Applicant | Prof. dr. Frank Wijnen |
Developer | Mees van Stiphout Sheean Spoel |
Links | Download AuChAnn here via Pypi AuCHAnn library: TBA |
AuChAnn – Automatic CHAT Annotation tool – is a python library that can read a Dutch transcript and interpretation pair and generate a fitting CHAT annotation.
The analysis of spontaneous language transcripts is an important instrument in research into language development and language disorders. However, analyzing transcripts is a long and tedious process, and the longer a researcher has to analyze, the less accurate the analyses become. Thus, in order to help linguists create these analyses, the Digital Humanities Lab in cooperation with prof. dr. Jan Odijk, is developing SASTA (Semi-Automatic Analysis of Spontaneous Language). SASTA is a tool that generates automatic analyses of transcripts in a fraction of the time that human researchers can, improving the efficiency and accuracy of human researchers.
SASTA works most effectively with CHAT-annotated transcripts; CHAT is a transcription framework introduced by the CHILDES and TalkBank community that provides additional metalinguistic data on a transcript, such as whether an utterance contains an error, a token is a filler, or what certain utterances mean in context.
However, many linguists and researchers do not use the CHAT format: they prefer instead to use a literal transcript combined with a separate interpretation (or correction).
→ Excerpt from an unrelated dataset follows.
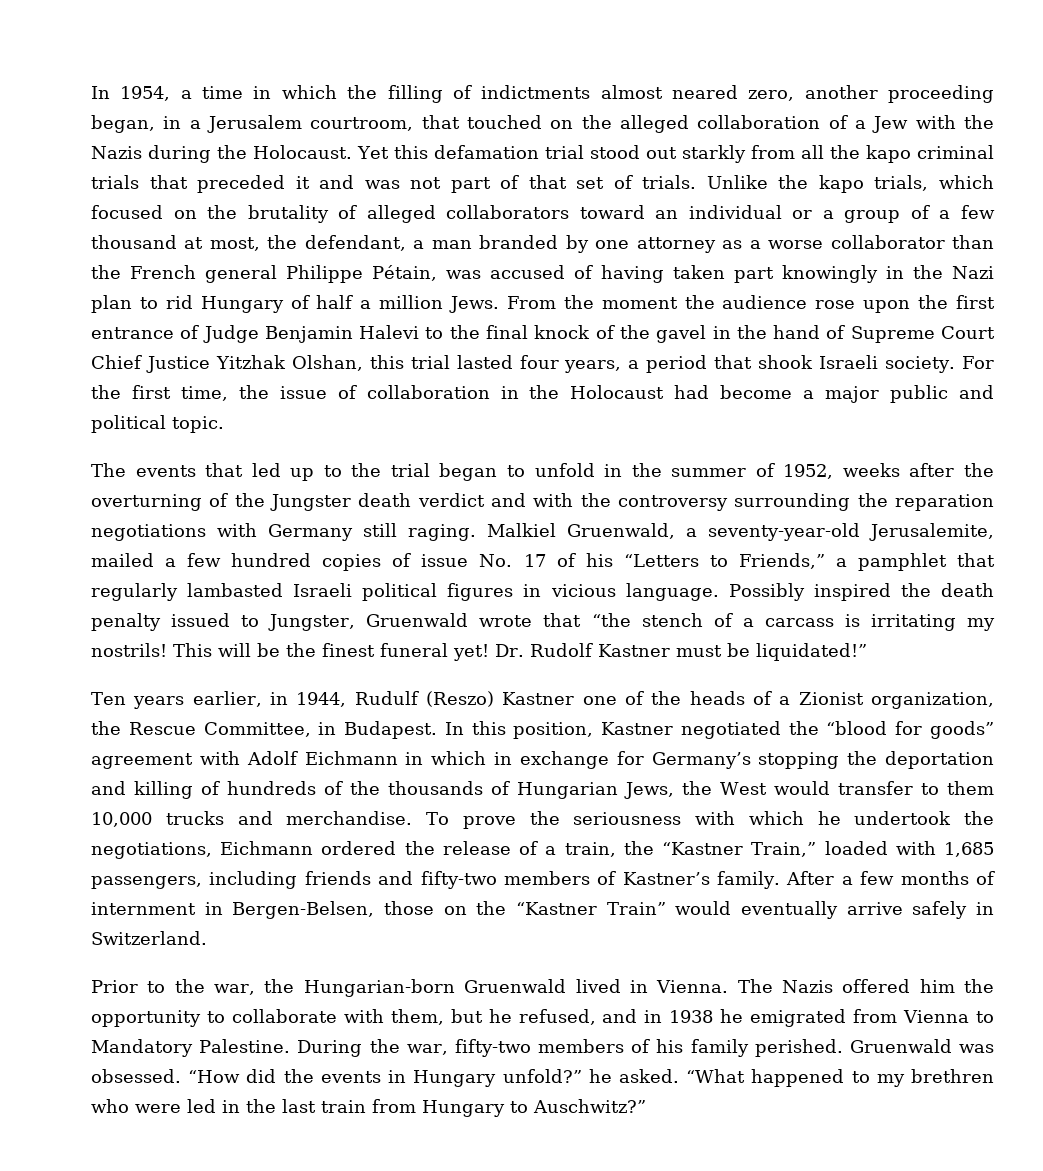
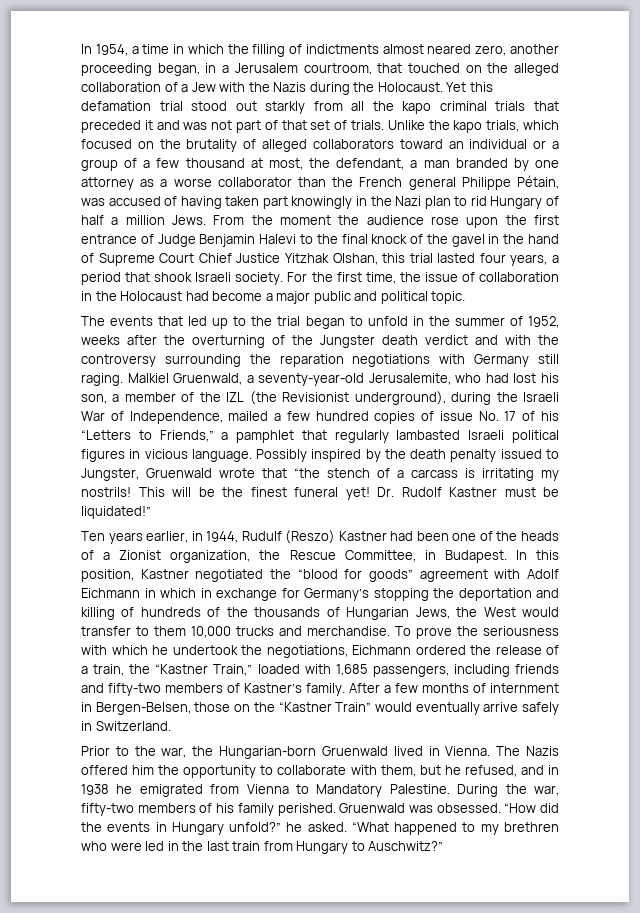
(994, 532) none -> [455,373,559,383] [81,391,559,405] [81,411,223,424] who had lost his son, a member of the IZL (the Revisionist underground), during the Israeli War of Independence,
(891, 592) none -> [365,449,381,462] by
(575, 698) none -> [390,531,449,541] had been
Therefore, the Digital Humanities Lab developed AuChAnn (Automatic CHAT Annotation tool): a python library that can read a Dutch transcript and interpretation pair and generate a fitting CHAT annotation.
For example:
Transcript:
Hij ging eh loeihard do het start
Interpretation:
Hij ging loeihard door de stad
CHAT Annotation (produced by AuChAnn):
Hij gaatte [: ging] &-eh loeihard do(or) het [: de] [* s:r:gc:art] start [: stad]
AuChAnn consistently outperforms human annotators, and provides annotations in a fraction of the time, making it a useful improvement for SASTA, but also for any other linguists that want to use information-rich CHAT annotations for their research.